## PROBLEM DETAILS
Every line below must be reproduced exactly; no pictures are to be included.
====== INPUT DATA ======
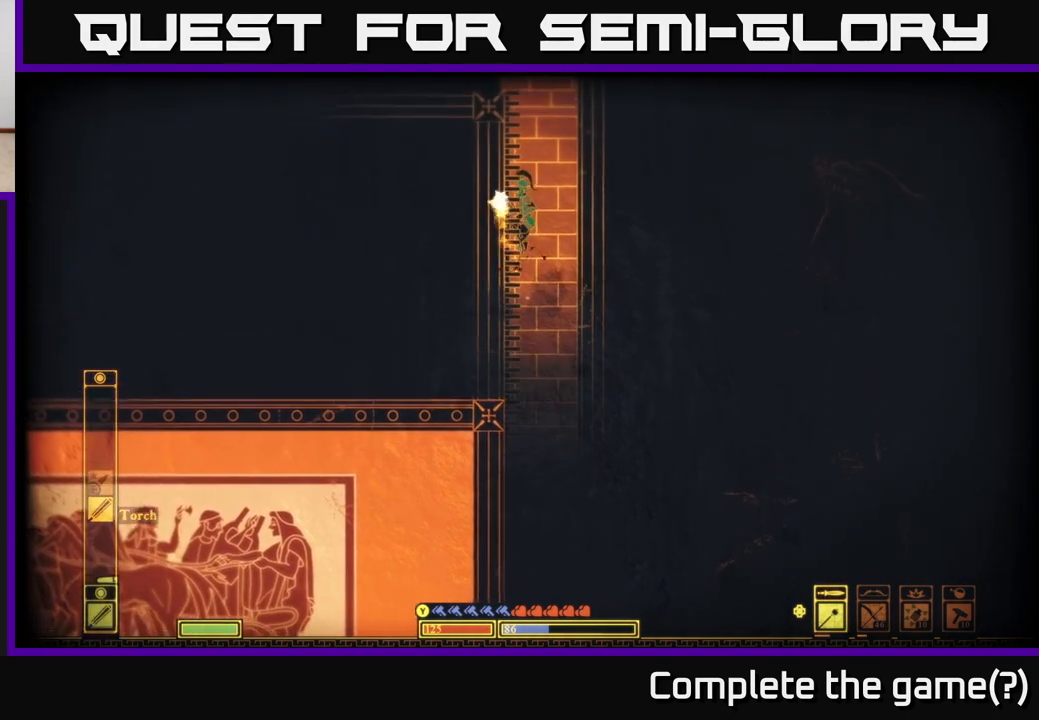
{"buttons": [], "left_stick": "up-left", "right_stick": "center", "events": [[167, "A", "down"], [350, "A", "up"]]}
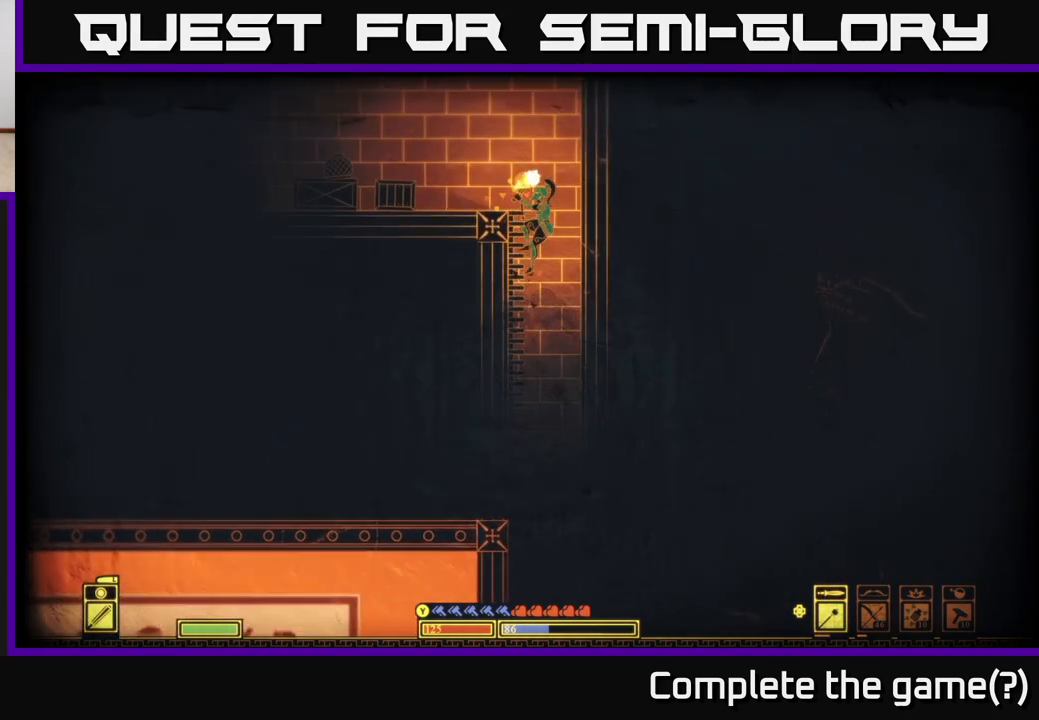
{"buttons": [], "left_stick": "center", "right_stick": "center", "events": [[17, "A", "down"], [233, "A", "up"], [450, "left_stick", "center"]]}
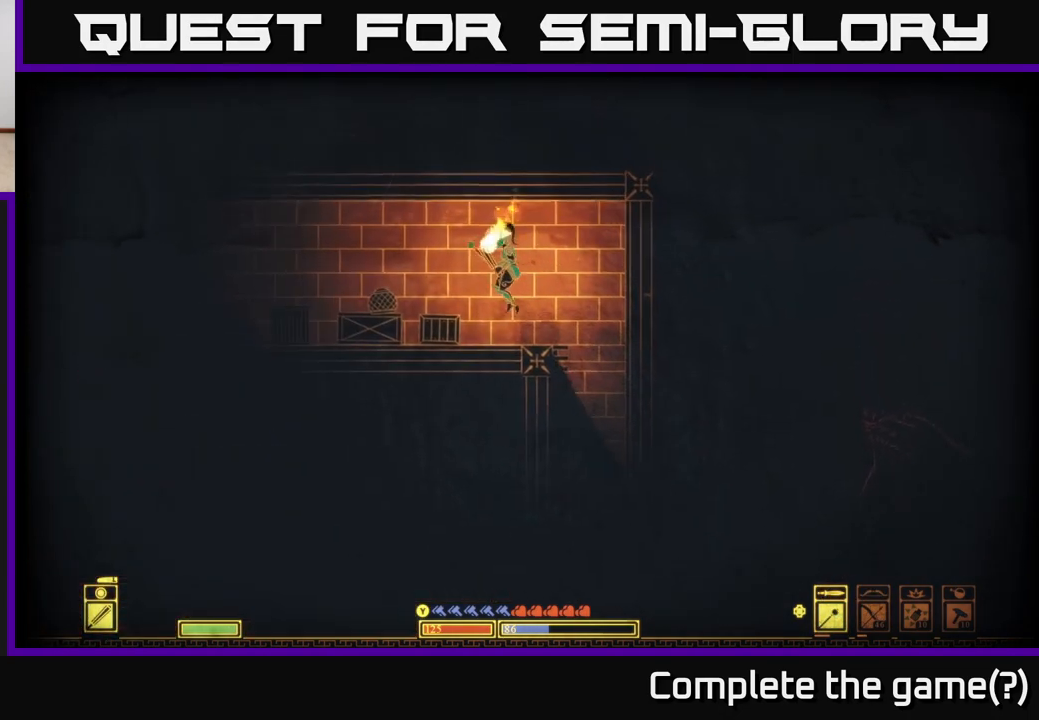
{"buttons": [], "left_stick": "center", "right_stick": "left", "events": [[200, "right_stick", "left"]]}
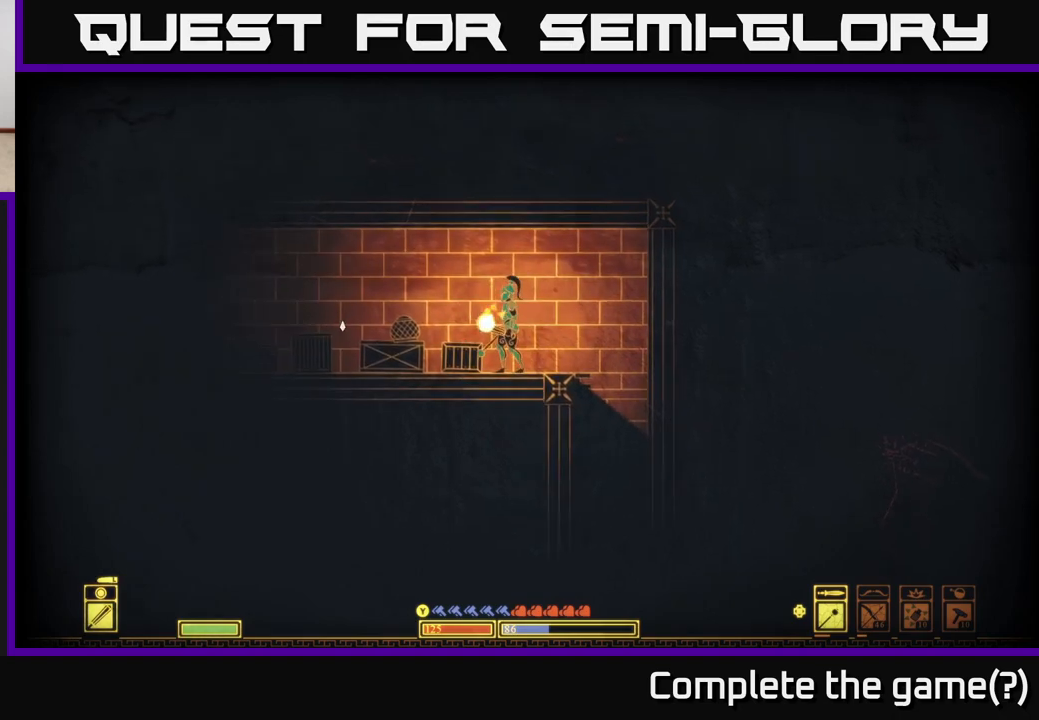
{"buttons": [], "left_stick": "center", "right_stick": "down-left", "events": [[483, "right_stick", "down-left"]]}
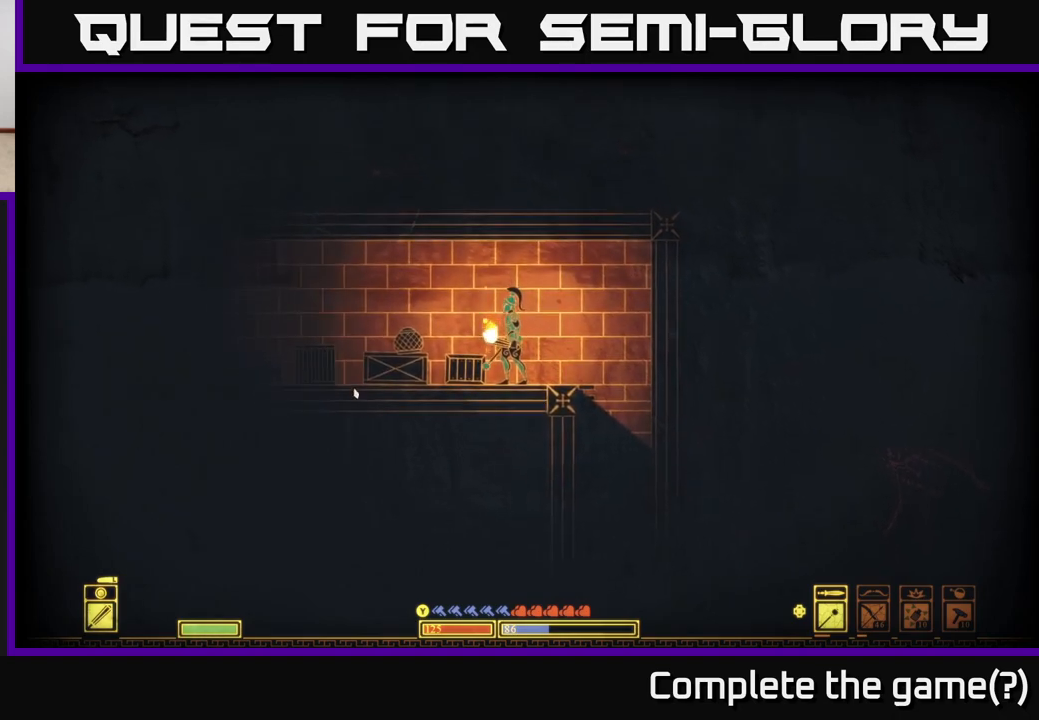
{"buttons": [], "left_stick": "down-left", "right_stick": "down-left", "events": [[183, "R2", "down"], [267, "R2", "up"], [333, "left_stick", "left"], [483, "left_stick", "down-left"]]}
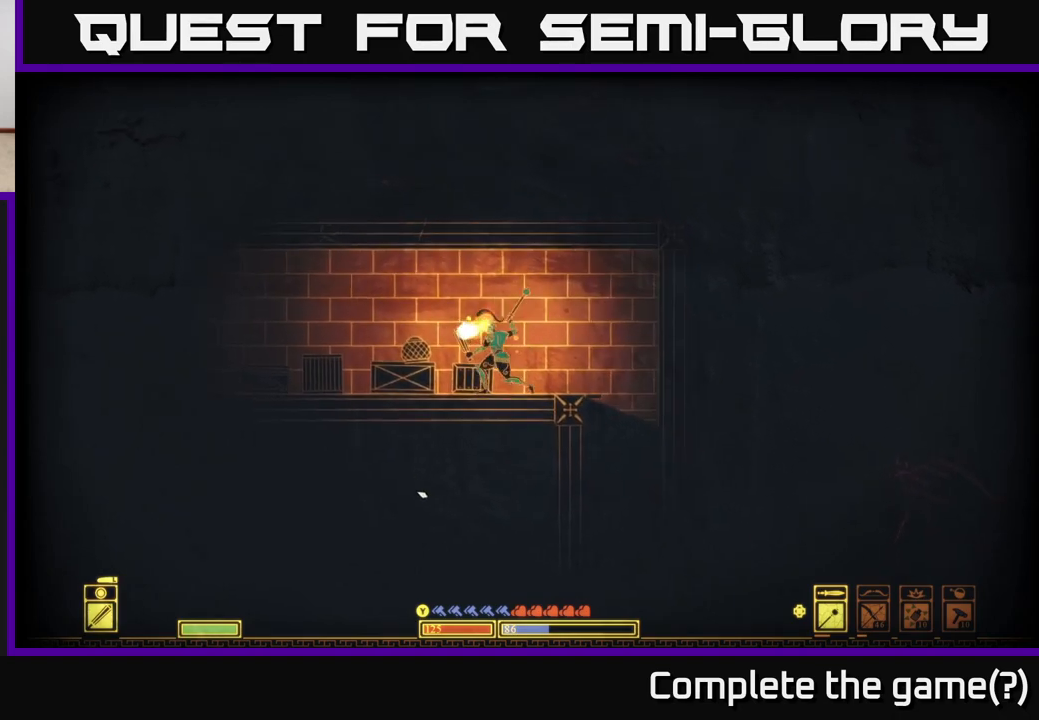
{"buttons": [], "left_stick": "center", "right_stick": "down-left", "events": [[417, "left_stick", "center"]]}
======
## RESULT OF THIS TASK
{"buttons": [], "left_stick": "up-left", "right_stick": "center", "events": [[167, "A", "down"], [350, "A", "up"]]}
{"buttons": [], "left_stick": "center", "right_stick": "center", "events": [[17, "A", "down"], [233, "A", "up"], [450, "left_stick", "center"]]}
{"buttons": [], "left_stick": "center", "right_stick": "left", "events": [[200, "right_stick", "left"]]}
{"buttons": [], "left_stick": "center", "right_stick": "down-left", "events": [[483, "right_stick", "down-left"]]}
{"buttons": [], "left_stick": "down-left", "right_stick": "down-left", "events": [[183, "R2", "down"], [267, "R2", "up"], [333, "left_stick", "left"], [483, "left_stick", "down-left"]]}
{"buttons": [], "left_stick": "center", "right_stick": "down-left", "events": [[417, "left_stick", "center"]]}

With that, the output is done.